Named Entity Mention Detection Task
- AKA: Named Entity Detection Task, Named Entity Mention Segmentation Task, Named Entity Mention Segmentation.
- input: Text Item
- output: a Named Entity Mention Annotated Text Item.
- It can be a part of the Named Entity Recognition Task.
- It can be solved by a Named Entity Mention Detection System (that implements a Named Entity Mention Detection Algorithm).
- It can be a Supervised NER Detection Task, if a NER Training Set is provided.
- It can be a Dictionary-based NER Detection Task, if an Entity Database is provided.
- [math]f[/math]("Jane Zhou went to São Paolo") ⇒ "[Jane Zhou] went to [São Paolo]".

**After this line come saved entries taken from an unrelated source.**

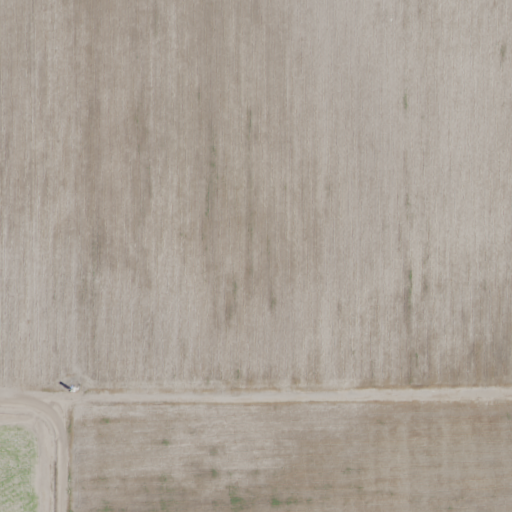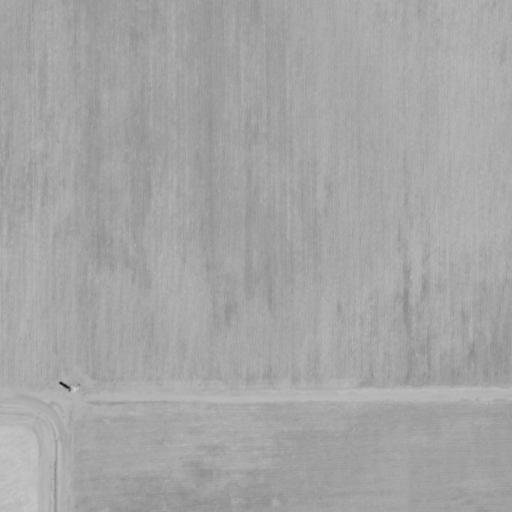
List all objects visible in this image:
road: (23, 403)
road: (62, 459)
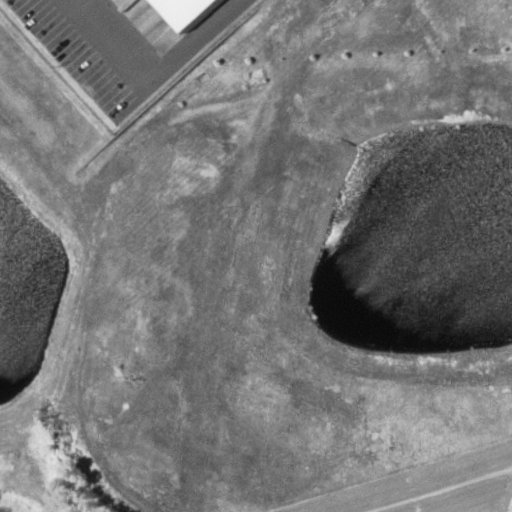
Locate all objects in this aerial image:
building: (192, 10)
road: (158, 72)
road: (140, 160)
road: (204, 420)
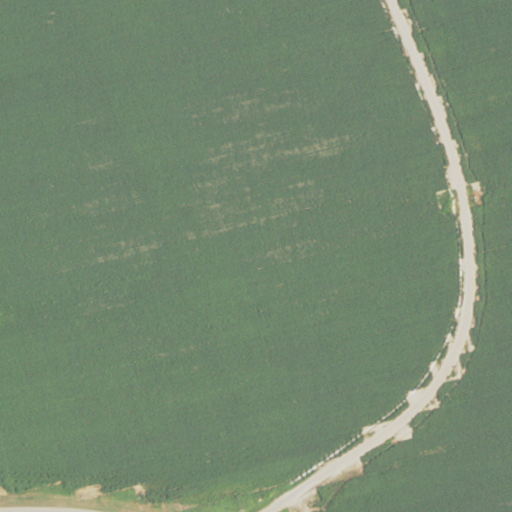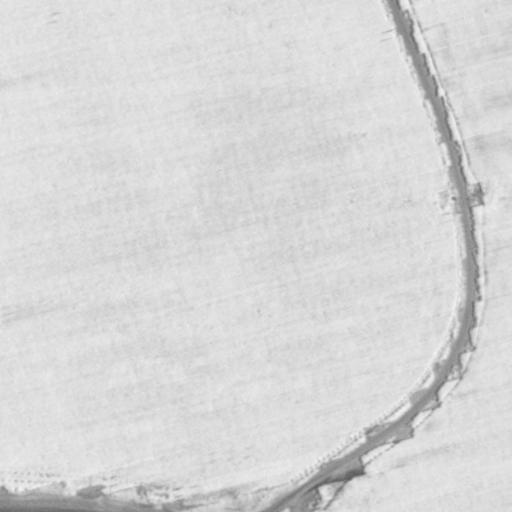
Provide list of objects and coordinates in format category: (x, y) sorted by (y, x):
road: (469, 288)
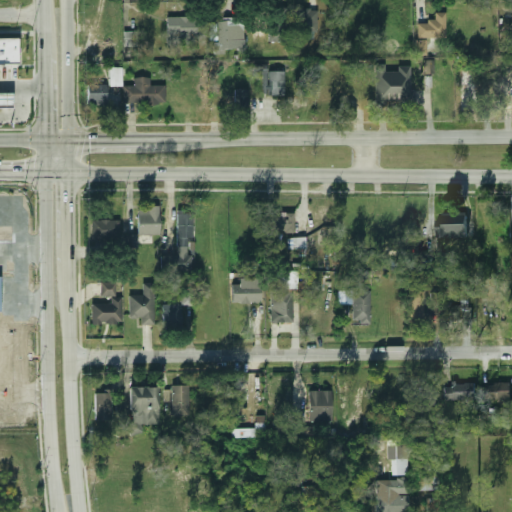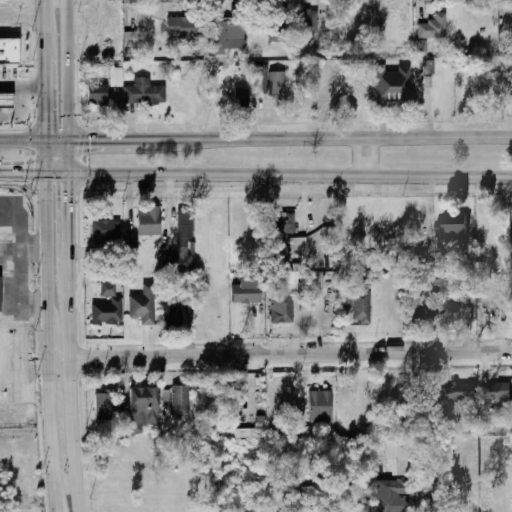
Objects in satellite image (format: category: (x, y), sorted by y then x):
road: (43, 6)
road: (22, 13)
building: (305, 19)
building: (303, 24)
building: (275, 25)
building: (431, 27)
building: (432, 27)
building: (186, 29)
building: (185, 30)
building: (274, 31)
building: (229, 36)
building: (224, 38)
building: (128, 39)
building: (129, 39)
building: (422, 47)
building: (8, 51)
building: (9, 51)
building: (428, 66)
road: (69, 69)
parking lot: (9, 74)
building: (115, 76)
building: (114, 77)
building: (273, 83)
building: (273, 83)
building: (392, 84)
building: (391, 85)
road: (22, 86)
building: (143, 92)
road: (44, 93)
building: (96, 93)
building: (142, 93)
building: (95, 95)
building: (239, 98)
building: (240, 98)
building: (5, 99)
gas station: (6, 100)
building: (6, 100)
road: (23, 112)
traffic signals: (45, 123)
road: (347, 138)
road: (114, 139)
road: (22, 140)
traffic signals: (91, 140)
road: (366, 157)
traffic signals: (25, 174)
road: (35, 174)
road: (290, 175)
traffic signals: (70, 196)
road: (69, 208)
building: (147, 221)
building: (148, 221)
building: (281, 223)
building: (279, 224)
building: (452, 225)
building: (451, 226)
building: (104, 229)
building: (183, 230)
building: (103, 231)
building: (131, 241)
building: (295, 242)
building: (180, 247)
building: (295, 247)
building: (107, 289)
building: (246, 291)
building: (245, 294)
building: (282, 298)
building: (142, 304)
building: (356, 304)
building: (141, 305)
building: (355, 305)
building: (415, 305)
building: (105, 306)
building: (281, 310)
building: (107, 312)
building: (456, 312)
building: (171, 313)
building: (453, 313)
building: (172, 325)
road: (46, 343)
road: (290, 355)
building: (458, 391)
building: (495, 391)
building: (497, 391)
building: (459, 392)
road: (71, 394)
building: (427, 396)
building: (142, 400)
building: (178, 400)
building: (179, 400)
building: (102, 405)
building: (319, 405)
building: (319, 406)
building: (101, 407)
building: (142, 408)
building: (133, 427)
building: (251, 429)
building: (398, 466)
building: (421, 481)
building: (426, 482)
building: (307, 491)
building: (391, 495)
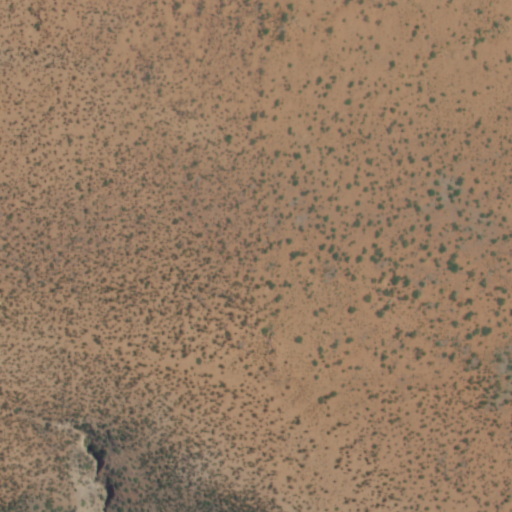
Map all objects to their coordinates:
road: (503, 502)
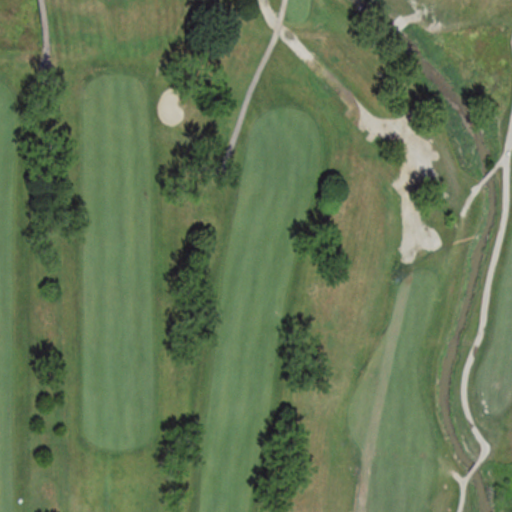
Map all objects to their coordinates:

- See: Entity Record Detection Task.
- (Sutton & McCallum, 2007) ⇒ Charles Sutton, and Andrew McCallum. (2007). “An Introduction to Conditional Random Fields for Relational Learning.” In: (Getoor & Taskar, 2007).
- The named-entity recognition task is, given a sentence, first to segment which words are part of entities, and then to classify each entity by type (person, organization, location, and so on). The challenge of this problem is that many named entities are too rare to appear even in a large training set, and therefore the system must identify them based only on context.